Saint-Loup arriva, remuant dans tous les sens, laissant voler son monocle devant lui ; je n’avais pas fait dire mon nom, j’étais impatient de jouir de sa surprise et de sa joie.

– Ah ! quel ennui, s’écria-t-il en m’apercevant tout à coup et en devenant rouge jusqu’aux oreilles, je viens de prendre la semaine et je ne pourrai pas sortir avant huit jours !
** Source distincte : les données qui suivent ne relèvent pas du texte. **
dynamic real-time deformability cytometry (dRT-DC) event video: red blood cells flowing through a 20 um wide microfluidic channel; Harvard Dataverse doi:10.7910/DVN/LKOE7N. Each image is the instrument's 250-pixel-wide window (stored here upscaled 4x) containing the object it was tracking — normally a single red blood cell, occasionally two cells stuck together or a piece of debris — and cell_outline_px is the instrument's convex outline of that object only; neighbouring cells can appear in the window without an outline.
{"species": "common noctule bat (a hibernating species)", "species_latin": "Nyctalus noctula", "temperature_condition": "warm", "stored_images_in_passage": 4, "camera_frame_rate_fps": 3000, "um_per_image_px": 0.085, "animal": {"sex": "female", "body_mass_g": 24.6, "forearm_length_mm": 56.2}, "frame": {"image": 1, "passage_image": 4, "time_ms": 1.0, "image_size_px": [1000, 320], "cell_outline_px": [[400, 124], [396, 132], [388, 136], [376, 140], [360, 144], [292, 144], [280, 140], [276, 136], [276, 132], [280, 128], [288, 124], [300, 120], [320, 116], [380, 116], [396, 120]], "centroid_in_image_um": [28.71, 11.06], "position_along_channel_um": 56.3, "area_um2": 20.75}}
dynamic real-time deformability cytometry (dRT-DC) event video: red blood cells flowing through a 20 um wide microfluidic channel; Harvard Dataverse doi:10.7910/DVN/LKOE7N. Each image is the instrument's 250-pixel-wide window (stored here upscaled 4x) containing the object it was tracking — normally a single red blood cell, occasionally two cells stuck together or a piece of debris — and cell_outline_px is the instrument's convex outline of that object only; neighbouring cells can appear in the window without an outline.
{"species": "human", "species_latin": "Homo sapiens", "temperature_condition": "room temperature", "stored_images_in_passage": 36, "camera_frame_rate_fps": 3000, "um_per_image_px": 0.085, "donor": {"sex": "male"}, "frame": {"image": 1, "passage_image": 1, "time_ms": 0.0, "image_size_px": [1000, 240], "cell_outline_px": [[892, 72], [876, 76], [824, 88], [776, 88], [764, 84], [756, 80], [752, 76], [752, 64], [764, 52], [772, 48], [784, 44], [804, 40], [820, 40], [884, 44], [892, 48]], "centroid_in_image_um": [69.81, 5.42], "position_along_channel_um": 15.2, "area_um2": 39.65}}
Et préoccupé par l’idée de me voir passer seul cette première nuit, car il connaissait mieux que personne mes angoisses du soir qu’il avait souvent remarquées et adoucies à Balbec, il interrompait ses plaintes pour se retourner vers moi, m’adresser de petits sourires, de tendres regards inégaux, les uns venant directement de son œil, les autres à travers son monocle, et qui tous étaient une allusion à l’émotion qu’il avait de me revoir, une allusion aussi à cette chose importante que je ne comprenais toujours pas mais qui m’importait maintenant, notre amitié.

 

– Mon Dieu ! et où allez-vous coucher ? Vraiment, je ne vous conseille pas l’hôtel où nous prenons pension, c’est à côté de l’Exposition où des fêtes vont commencer, vous auriez un monde fou. Non, il vaudrait mieux l’hôtel de Flandre, c’est un ancien petit palais du XVIIIe siècle avec de vieilles tapisseries. Ça « fait » assez « vieille demeure historique ».

Saint-Loup employait à tout propos ce mot de « faire » pour « avoir l’air », parce que la langue parlée, comme la langue écrite, éprouve de temps en temps le besoin de ces altérations du sens des mots, de ces raffinements d’expression. Et de même que souvent les journalistes ignorent de quelle école littéraire proviennent les « élégances » dont ils usent, de même le vocabulaire, la diction même de Saint-Loup étaient faits de l’imitation de trois esthètes différents dont il ne connaissait aucun, mais dont ces modes de langage lui avaient été indirectement inculqués. « D’ailleurs, conclut-il, cet hôtel est assez adapté à votre hyperesthésie auditive. Vous n’aurez pas de voisins. Je reconnais que c’est un piètre avantage, et comme en somme un autre voyageur peut y arriver demain, cela ne vaudrait pas la peine de choisir cet hôtel-là pour des résultats de précarité. Non, c’est à cause de l’aspect que je vous le recommande. Les chambres sont assez sympathiques, tous les meubles anciens et confortables, ça a quelque chose de rassurant. » Mais pour moi, moins artiste que Saint-Loup, le plaisir que peut donner une jolie maison était superficiel, presque nul, et ne pouvait pas calmer mon angoisse commençante, aussi pénible que celle que j’avais jadis à Combray quand ma mère ne venait pas me dire bonsoir ou celle que j’avais ressentie le jour de mon arrivée à Balbec dans la chambre trop haute qui sentait le vétiver. Saint-Loup le comprit à mon regard fixe.

– Mais vous vous en fichez bien, mon pauvre petit, de ce joli palais, vous êtes tout pâle ; moi, comme une grande brute, je vous parle de tapisseries que vous n’aurez pas même le cœur de regarder. Je connais la chambre où on vous mettrait, personnellement je la trouve très gaie, mais je me rends bien compte que pour vous avec votre sensibilité ce n’est pas pareil. Ne croyez pas que je ne vous comprenne pas, moi je ne ressens pas la même chose, mais je me mets bien à votre place.

Un sous-officier qui essayait un cheval dans la cour, très occupé à le faire sauter, ne répondant pas aux saluts des soldats, mais envoyant des bordées d’injures à ceux qui se mettaient sur son chemin, adressa à ce moment un sourire à Saint-Loup et, s’apercevant alors que celui-ci avait un ami avec lui, salua. Mais son cheval se dressa de toute sa hauteur, écumant. Saint-Loup se jeta à sa tête, le prit par la bride, réussit à le calmer et revint à moi.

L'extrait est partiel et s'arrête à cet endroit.